The recent article by Eric Russell regarding Maine’s death rate exceeding the birth rate was well-written, but gave readers a false impression. His article was like looking into a telescope and equating that narrow image as representing the larger world around him.

He neglects the important fact that Maine’s total population is increasing. The world population, more significantly, is increasing between 75 million and 80 million new mouths to feed each year, exceeding the current population of the United States in four years.

The decline in birth rates in Maine follows a national trend that has been under way for more than a century.

How can a young couple decide to have children, when many local employers would pay them less than 10 bucks an hour, with little or no health insurance? Why would a young person striving for a college degree choose to settle down in rural Maine, where there are so few jobs available that require a college degree?

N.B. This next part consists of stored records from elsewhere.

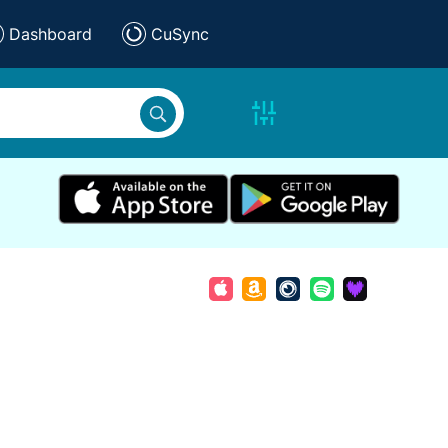
Dashboard
CuSync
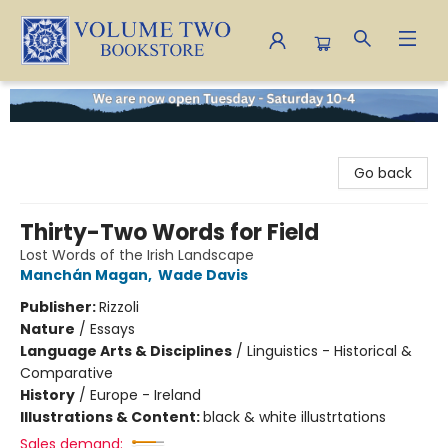
Volume Two Bookstore
Go back
Thirty-Two Words for Field
Lost Words of the Irish Landscape
Manchán Magan
,
Wade Davis
Publisher:
Rizzoli
Nature
/
Essays
Language Arts & Disciplines
/
Linguistics - Historical &
Comparative
History
/
Europe - Ireland
Illustrations & Content:
black & white illustrtations
Sales demand:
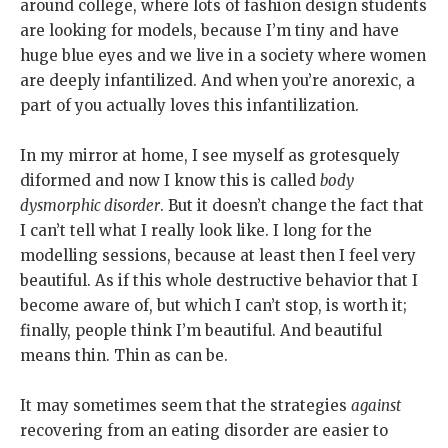
around college, where lots of fashion design students
are looking for models, because I’m tiny and have
huge blue eyes and we live in a society where women
are deeply infantilized. And when you’re anorexic, a
part of you actually loves this infantilization.
In my mirror at home, I see myself as grotesquely
diformed and now I know this is called
body
dysmorphic disorder
. But it doesn’t change the fact that
I can’t tell what I really look like. I long for the
modelling sessions, because at least then I feel very
beautiful. As if this whole destructive behavior that I
become aware of, but which I can’t stop, is worth it;
finally, people think I’m beautiful. And beautiful
means thin. Thin as can be.
It may sometimes seem that the strategies
against
recovering from an eating disorder are easier to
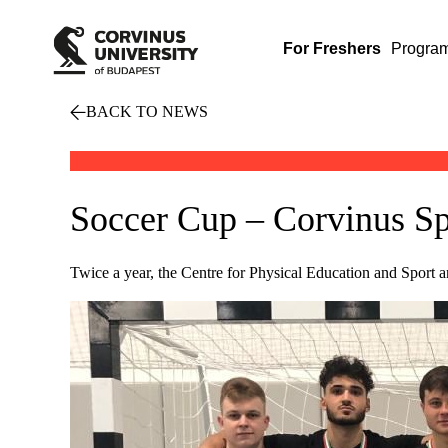
For Freshers
Progra
BACK TO NEWS
Soccer Cup – Corvinus S
Twice a year, the Centre for Physical Education and Sport an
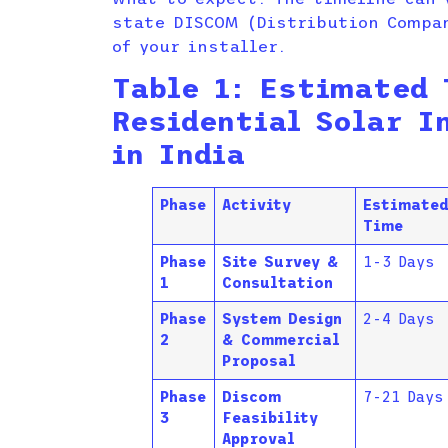
state DISCOM (Distribution Compan
of your installer.
Table 1: Estimated 
Residential Solar I
in India
Phase
Activity
Estimate
Time
Phase
Site Survey &
1-3 Days
1
Consultation
Phase
System Design
2-4 Days
2
& Commercial
Proposal
Phase
Discom
7-21 Days
3
Feasibility
Approval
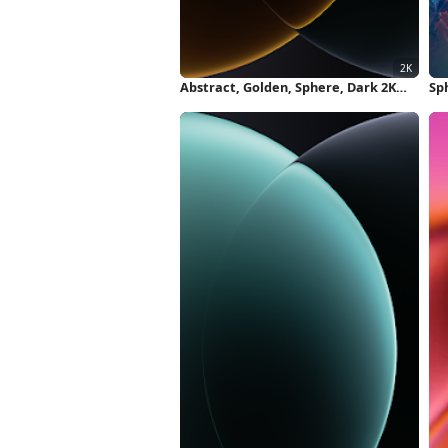
Abstract, Golden, Sphere, Dark 2K
Sph
iPhone Wallpaper
Sm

The article was structured to reflect the generally held concepts that greater growth results in greater happiness.

A better way, less understood, is to match the number of births to available jobs. The economic numbers cited in the article reflects the long-term trend that is accomplishing just that. Like any economic issue, the law of supply and demand comes into play. As the number of new young people decreases, the demand for their services gradually will drive up wages, to the point where they can once again support a normal family.

Besides, who would ever want to increase Maine’s population to the point it was no different in quality of life than that experience in a metropolitan area such as Boston, New York or San Jose?